Après le silence, l’esprit du vide s’est installé ; il a toujours été présent dans ma vie, mais je ne savais pas le voir, lorsque la création des éléments graphiques a pris forme, dans la série Silence, je me suis laissé habiter. Les pièces, présentées à Santamaca, à La Barbera, à la Chapelle de la Convalescence umu ainsi que dans la salle des expositions temporaires du Mace, m’ont donné les clefs pour comprendre ce qui était venu habiter la gravure.

Caché parmi les lignes, les fils et les  morceaux de charbon, entre silences et murmures, le vide a empli les lieux, les bruits et l’odeur du bois brûlé ; La cendre qui colle à la peau m’a imprégné, de telle sorte que mes mains se sont confondues à celles de mes ancêtres des grottes de Tito Bustillo, Altamira ou Lascaux… Toutes ces mains qui ont couvert les parois de figures vivantes nées du miroitement de petites lueurs qui éclairaient l’espace le plus reculé de la grotte et où les ombres mettaient encore plus en évidence le mystère de la création. Pour moi ce sont les ombres nées de la lumière qui  font que la création naissante communie avec le tout, l’esprit du vide et le silence.
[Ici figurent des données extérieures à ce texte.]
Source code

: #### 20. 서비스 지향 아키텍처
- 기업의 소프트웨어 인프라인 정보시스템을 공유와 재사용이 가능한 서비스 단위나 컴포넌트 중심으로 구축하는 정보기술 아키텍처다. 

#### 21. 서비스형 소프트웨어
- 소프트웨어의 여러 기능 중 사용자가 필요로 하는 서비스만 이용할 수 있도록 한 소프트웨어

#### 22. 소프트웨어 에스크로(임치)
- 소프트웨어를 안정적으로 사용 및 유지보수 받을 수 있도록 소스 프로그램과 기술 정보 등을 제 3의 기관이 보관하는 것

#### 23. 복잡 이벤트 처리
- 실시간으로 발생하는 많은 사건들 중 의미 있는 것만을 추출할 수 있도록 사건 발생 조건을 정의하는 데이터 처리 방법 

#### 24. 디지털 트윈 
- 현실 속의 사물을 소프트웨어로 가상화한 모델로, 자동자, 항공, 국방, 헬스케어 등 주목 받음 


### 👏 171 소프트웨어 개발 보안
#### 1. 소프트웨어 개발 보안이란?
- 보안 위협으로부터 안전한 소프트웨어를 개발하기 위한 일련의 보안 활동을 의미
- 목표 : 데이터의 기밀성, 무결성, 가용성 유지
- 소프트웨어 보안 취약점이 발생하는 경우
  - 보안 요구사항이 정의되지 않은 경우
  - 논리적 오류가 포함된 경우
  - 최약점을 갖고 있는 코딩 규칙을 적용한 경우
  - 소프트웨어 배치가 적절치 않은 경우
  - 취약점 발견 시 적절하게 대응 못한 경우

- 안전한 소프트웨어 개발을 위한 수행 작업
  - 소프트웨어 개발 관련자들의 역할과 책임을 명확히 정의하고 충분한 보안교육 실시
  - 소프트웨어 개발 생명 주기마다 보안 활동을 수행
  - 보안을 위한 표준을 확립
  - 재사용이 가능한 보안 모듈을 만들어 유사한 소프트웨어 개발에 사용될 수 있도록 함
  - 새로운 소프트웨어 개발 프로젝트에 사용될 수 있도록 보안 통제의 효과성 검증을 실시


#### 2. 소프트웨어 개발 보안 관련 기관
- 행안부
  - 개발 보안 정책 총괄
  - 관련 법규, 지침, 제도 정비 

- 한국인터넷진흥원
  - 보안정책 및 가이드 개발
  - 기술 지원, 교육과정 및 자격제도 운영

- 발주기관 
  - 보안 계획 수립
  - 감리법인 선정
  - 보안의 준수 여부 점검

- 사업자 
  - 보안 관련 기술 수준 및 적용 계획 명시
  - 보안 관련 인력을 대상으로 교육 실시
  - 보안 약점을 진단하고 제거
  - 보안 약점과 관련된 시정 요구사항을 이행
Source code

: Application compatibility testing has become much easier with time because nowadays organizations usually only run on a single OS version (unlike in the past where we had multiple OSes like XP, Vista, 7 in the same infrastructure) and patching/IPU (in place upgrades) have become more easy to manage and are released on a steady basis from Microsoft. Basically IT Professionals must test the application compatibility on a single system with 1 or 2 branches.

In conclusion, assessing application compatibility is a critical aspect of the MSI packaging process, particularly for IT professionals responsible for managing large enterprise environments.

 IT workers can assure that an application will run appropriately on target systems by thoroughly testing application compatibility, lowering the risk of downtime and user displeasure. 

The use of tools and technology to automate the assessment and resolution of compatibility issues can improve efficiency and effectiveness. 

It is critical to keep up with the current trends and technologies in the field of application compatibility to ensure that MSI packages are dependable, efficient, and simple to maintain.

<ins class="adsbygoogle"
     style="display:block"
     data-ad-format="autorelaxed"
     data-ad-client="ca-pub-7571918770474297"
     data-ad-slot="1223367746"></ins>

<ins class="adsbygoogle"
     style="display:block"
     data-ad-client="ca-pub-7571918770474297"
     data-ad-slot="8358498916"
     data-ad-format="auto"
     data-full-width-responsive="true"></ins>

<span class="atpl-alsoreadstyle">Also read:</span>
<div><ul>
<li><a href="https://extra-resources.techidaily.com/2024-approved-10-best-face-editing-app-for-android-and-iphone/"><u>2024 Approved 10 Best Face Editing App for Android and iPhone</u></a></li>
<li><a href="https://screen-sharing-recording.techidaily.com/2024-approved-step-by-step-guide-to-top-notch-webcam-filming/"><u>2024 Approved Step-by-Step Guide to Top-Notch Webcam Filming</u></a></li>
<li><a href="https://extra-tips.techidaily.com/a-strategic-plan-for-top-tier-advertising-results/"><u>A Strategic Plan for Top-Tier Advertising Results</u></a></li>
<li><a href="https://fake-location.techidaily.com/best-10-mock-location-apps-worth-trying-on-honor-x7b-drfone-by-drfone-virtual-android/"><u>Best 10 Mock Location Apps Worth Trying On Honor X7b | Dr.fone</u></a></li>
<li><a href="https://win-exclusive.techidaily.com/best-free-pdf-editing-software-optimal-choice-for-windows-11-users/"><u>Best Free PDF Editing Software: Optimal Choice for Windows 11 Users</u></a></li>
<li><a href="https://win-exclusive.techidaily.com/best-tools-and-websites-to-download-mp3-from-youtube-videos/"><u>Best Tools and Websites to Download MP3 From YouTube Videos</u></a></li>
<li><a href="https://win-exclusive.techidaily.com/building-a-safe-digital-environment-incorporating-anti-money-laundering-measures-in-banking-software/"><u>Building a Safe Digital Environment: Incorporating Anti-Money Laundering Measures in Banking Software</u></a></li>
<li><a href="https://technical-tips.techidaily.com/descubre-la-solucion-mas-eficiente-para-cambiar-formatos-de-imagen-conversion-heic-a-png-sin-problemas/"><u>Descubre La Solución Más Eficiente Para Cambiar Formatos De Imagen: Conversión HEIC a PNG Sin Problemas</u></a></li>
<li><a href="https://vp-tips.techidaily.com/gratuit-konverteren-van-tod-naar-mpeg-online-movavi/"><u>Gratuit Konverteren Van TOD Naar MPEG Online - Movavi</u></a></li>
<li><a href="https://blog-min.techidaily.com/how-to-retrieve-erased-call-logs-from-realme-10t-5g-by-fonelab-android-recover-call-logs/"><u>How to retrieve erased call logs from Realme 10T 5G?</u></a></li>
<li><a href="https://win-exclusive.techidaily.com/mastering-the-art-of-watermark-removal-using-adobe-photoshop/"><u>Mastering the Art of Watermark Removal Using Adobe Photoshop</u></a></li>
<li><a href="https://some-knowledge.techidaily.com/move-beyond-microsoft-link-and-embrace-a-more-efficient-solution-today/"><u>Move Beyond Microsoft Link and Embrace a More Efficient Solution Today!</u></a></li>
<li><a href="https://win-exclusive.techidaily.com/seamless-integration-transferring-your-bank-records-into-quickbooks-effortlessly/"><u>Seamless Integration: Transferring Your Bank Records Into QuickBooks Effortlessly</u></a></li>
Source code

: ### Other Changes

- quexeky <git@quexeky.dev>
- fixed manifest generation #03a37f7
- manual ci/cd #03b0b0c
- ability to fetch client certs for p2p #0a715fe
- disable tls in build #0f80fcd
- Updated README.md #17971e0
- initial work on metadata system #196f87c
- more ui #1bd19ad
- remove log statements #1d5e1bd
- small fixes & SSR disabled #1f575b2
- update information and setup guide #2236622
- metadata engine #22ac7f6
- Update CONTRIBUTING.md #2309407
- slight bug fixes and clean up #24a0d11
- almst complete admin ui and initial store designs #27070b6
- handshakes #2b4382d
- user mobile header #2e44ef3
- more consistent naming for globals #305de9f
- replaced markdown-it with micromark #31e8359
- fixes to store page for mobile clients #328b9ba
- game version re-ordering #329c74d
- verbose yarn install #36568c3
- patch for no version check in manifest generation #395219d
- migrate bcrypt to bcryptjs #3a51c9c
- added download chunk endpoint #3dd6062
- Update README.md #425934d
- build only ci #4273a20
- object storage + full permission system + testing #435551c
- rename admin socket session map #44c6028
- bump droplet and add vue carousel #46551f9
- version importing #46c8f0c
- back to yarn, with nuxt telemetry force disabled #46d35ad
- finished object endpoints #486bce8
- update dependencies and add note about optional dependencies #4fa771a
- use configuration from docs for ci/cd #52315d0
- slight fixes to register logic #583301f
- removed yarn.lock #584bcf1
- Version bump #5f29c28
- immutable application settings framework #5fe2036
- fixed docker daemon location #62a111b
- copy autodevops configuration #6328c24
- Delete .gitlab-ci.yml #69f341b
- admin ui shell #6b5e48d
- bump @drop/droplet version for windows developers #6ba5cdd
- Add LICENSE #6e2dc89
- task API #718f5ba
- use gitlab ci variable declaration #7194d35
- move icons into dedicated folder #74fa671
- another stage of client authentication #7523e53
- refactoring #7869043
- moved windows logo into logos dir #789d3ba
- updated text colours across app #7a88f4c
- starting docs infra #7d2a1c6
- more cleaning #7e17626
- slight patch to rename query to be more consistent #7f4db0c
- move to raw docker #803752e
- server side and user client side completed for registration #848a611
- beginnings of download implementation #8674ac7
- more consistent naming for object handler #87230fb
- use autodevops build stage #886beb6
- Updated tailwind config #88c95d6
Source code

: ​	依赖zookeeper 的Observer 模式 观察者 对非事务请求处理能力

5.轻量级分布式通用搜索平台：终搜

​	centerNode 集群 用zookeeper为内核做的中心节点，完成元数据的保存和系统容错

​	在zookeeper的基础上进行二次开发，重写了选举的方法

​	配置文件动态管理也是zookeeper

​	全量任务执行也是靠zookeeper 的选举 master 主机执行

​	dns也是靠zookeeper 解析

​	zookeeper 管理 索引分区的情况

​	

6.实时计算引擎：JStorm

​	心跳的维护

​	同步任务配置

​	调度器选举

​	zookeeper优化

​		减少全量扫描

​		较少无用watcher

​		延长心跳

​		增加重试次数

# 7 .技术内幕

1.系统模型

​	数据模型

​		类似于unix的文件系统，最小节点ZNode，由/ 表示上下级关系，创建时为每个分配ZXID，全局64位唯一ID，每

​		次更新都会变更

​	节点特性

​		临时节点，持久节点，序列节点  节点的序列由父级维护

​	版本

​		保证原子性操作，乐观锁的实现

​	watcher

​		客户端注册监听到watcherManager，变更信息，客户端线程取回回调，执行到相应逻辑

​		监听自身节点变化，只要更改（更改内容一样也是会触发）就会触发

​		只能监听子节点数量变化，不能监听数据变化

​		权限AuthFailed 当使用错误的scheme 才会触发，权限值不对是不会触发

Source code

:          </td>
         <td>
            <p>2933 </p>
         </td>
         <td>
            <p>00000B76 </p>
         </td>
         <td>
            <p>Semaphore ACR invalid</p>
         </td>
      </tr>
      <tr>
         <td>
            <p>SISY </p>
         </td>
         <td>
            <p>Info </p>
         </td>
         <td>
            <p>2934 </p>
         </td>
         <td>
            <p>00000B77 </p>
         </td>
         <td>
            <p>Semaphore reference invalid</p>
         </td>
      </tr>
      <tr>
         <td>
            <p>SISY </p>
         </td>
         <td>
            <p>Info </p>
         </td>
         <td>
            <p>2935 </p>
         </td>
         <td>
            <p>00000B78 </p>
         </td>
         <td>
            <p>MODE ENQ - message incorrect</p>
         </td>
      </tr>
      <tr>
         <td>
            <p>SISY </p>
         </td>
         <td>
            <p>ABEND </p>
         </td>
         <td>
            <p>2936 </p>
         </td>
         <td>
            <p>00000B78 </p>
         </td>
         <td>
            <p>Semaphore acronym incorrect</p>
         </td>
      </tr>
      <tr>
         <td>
Je prends conscience que j’ai vieilli, que je suis vieux de toute cette vie déjà accomplie et que je porte en moi l’héritage que m’ont légué mes ancêtres venus rejoindre les ombres que produisent chacune des pièces de l’assemblage. J’ai découvert ce secret que les japonais appellent MA 間 . Il est impossible pour nous occidentaux de nommer ce concept en un seul mot, en une seule syllabe.

Alors que je travaillais dans le silence, j’ai ressenti le moment où le bruit devait apparaître. Certains des éléments avec lesquels je travaillais ont bougé en un certain mouvement , faisant naître en moi une tranquillité qui a aboli tout bruit.

L’esprit du vide est à la fois espace et vide, tout et néant, des mots qui depuis fort longtemps peuplent mes paysages spirituels [2], venus de la tradition picturale orientale où la référence première à l’Esprit, à  l’Être est loin de toute représentation figurative. L’espace se représente et me représente ; sur ce chemin espace-temps , il est nécessaire de mesurer ses pas, d’observer la lumière,  les ombres et les angles afin  de faire naître cette communion, ce moment précis où soudain rien n’existe , tout existe.[3]

Pour ce nouveau projet de chalcographie, peuvent être vus des gravures de carbone, des espaces graphiques ainsi que des gravures « sonores ».

Traduction Ghislaine Lejard


(1) Le  MA 間 ne peut être compris en dehors de son contexte car ce sont les éléments qui nous entourent qui délimitent l’espace du vide. La compréhension de l’esprit du vide permet de prendre conscience simultanément de la forme et du fond d’une création artistique,  comme le permettent les espaces blancs dans les peintures japonaises , les pauses dramatiques des acteurs du théâtre Nô, les silences présents dans les films du réalisateur Yasujirō Ozu , ou en musique les silences ou pauses entre les notes.

[2] Cheng, François.  Cinq mé

ditations sur le beauté. Siruela.

[3] Barrico, Alessandro. Océano Mar.